Neden bazı ülkeler gelişmiş, neden bazıları gelişen diye adlandırılıyor ? Belki de gelişen ülkelerin kafayı sadece büyümeye takmalarından olabilir.
Aklıma şu soru geliyor: Acaba gelişenlerin hiçbiri gelişmiş olamayacak mı ? Uluslararası kuruluşların, özellikle IMF’nin raporları bana pek ümit vermiyor.
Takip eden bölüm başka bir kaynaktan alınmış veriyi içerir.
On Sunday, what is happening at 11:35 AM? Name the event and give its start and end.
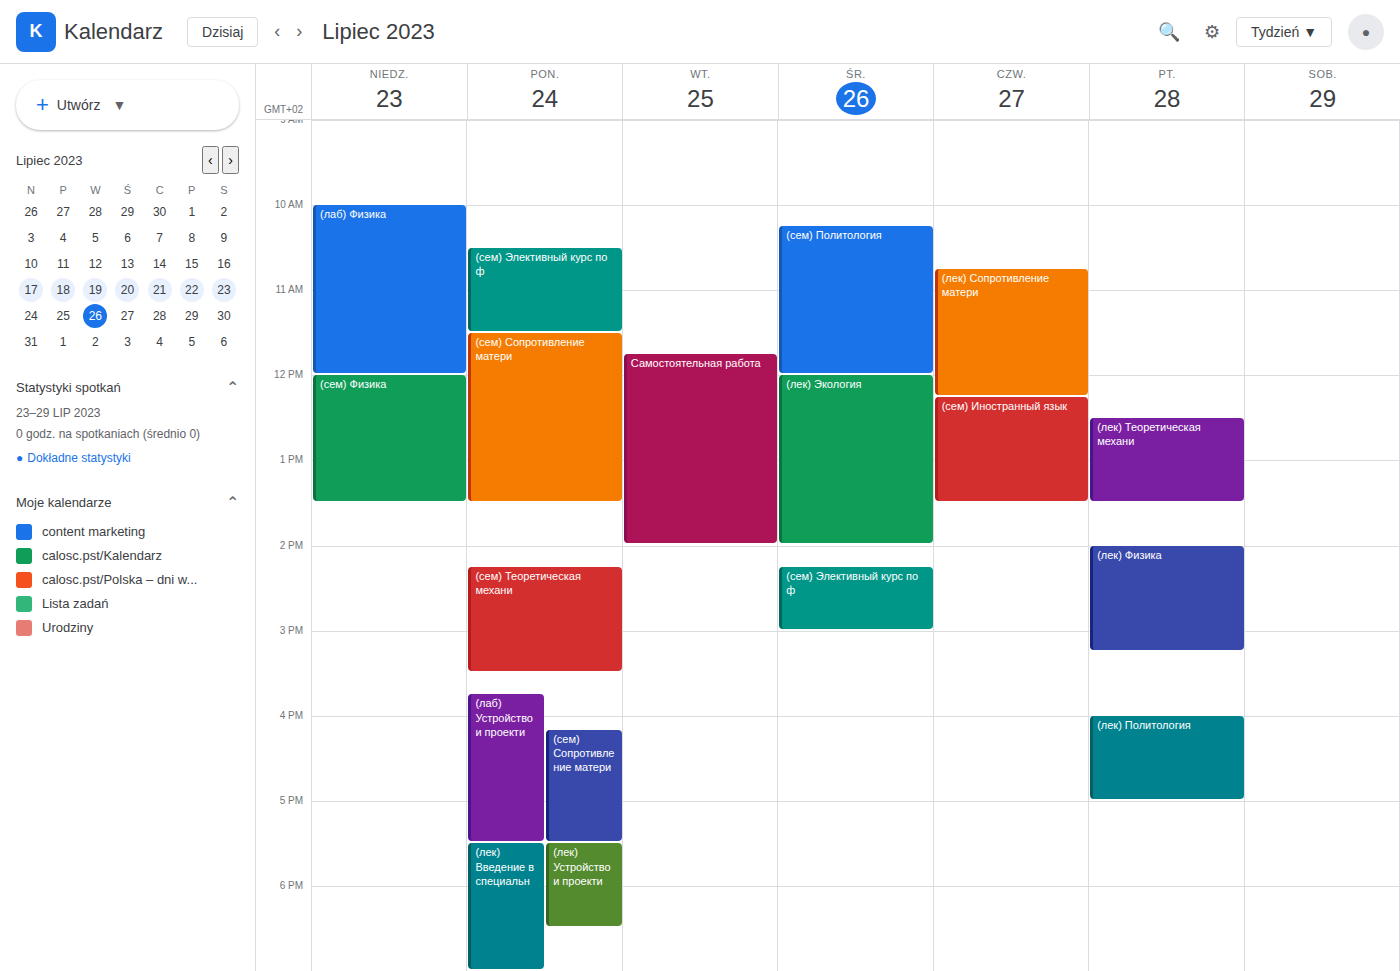
"(лаб) Физика", 10:00 AM to 12:00 PM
Doktora derslerinden kalkınma ile ilgili teorileri ve tezleri de paylaştığım için, bu konuda iki ayrı görüş oluştuğunu görebiliyorum:
– Kalkınma ve Büyüme arasında ciddi bir fark var. Yapısal Reformlar olmadan kalkınma olmaz
– Kalkınamamış Ülkeler kalkınamazlar, çünkü kalkınamazlar.
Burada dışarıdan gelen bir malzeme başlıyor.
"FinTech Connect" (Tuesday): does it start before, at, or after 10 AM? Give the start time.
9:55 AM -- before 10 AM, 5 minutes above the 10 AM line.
İkinci önerme sanki baştan savma gibi gözükse de, bu konudaki ümitsizliği de ortaya koyuyor gibi. Bazı ülkelerin sadece büyümeye odaklı kalmaları ve “insan” meselesini en üste koymamasını geleneksel bir yaklaşım olarak nitelendiren uzmanlar var. Özetle, gelenekleri değiştirmek zor diyorlar.
Son IMF raporu gösteriyor ki, gelişmiş ülkelerin Milli Gelir üretmede gelişen ülkelerin gerisinde kaldığı görülüyor. Ancak gelişen ülkelerin büyüme merakı ihracatta etkili olamıyor. Gelişmiş ülkelerin ihracatta aslan payını aldığı ve gelişen ülkeleri gözle görülür şekilde geride bıraktığı anlaşılıyor.
Çin’in ihracattan aldığı pay ABD’yi geride bırakıyor ancak, AB’nin payı Çin’in iki katı. Bu durum gelişen ülkelerin kalite/fiyat rekabetinde kaldığını, gelişmiş ülkelerin ise teknoloji ve bilgi rekabetinde “bilinmeyeni önceden keşfeden ve bundan fayda sağlayan” konumlarını giderek pekiştirdiklerini gösteriyor.
Dijital Dönüşüm sayesinde gelişmişler ve gelişenler arasındaki farkların giderek kapanacağına dair ümitlerim yavaş yavaş azalıyor diyebilirim. Dijital ekonomi üzerinde hükümranlık kurmuş olan şirketlerin, yeni bir “kolonizasyon” faaliyeti başlattıkları, cirolarının ciddi bir kısmını başka ülkelerden sağladıkları göz ününe alınırsa, bu gidişle “güç değişimi” ekonomik değil ama “siyasal kutuplaşma” süreciyle ortaya çıkacak gibi gözüküyor. S-400 ve F-35 meselesine bu pencereden bakmak gerek.
Yani, gelişen ve gelişmişlerin arasındaki farkın Milli Gelir büyüklüğü açısından kapanırken, kalkınma açısından da açılacağını düşünmek yanlış olmaz. En azından elimizde böyle bir ihtimal var.
Sonuç olarak yapısal reformların, büyüme/kalkınma arasındaki tartışmayı, her ikisinin arasındaki tarifi keskin bir şekilde ayıracak bir unsur olduğu bir kez daha ortaya çıkıyor desem yanlış olmaz.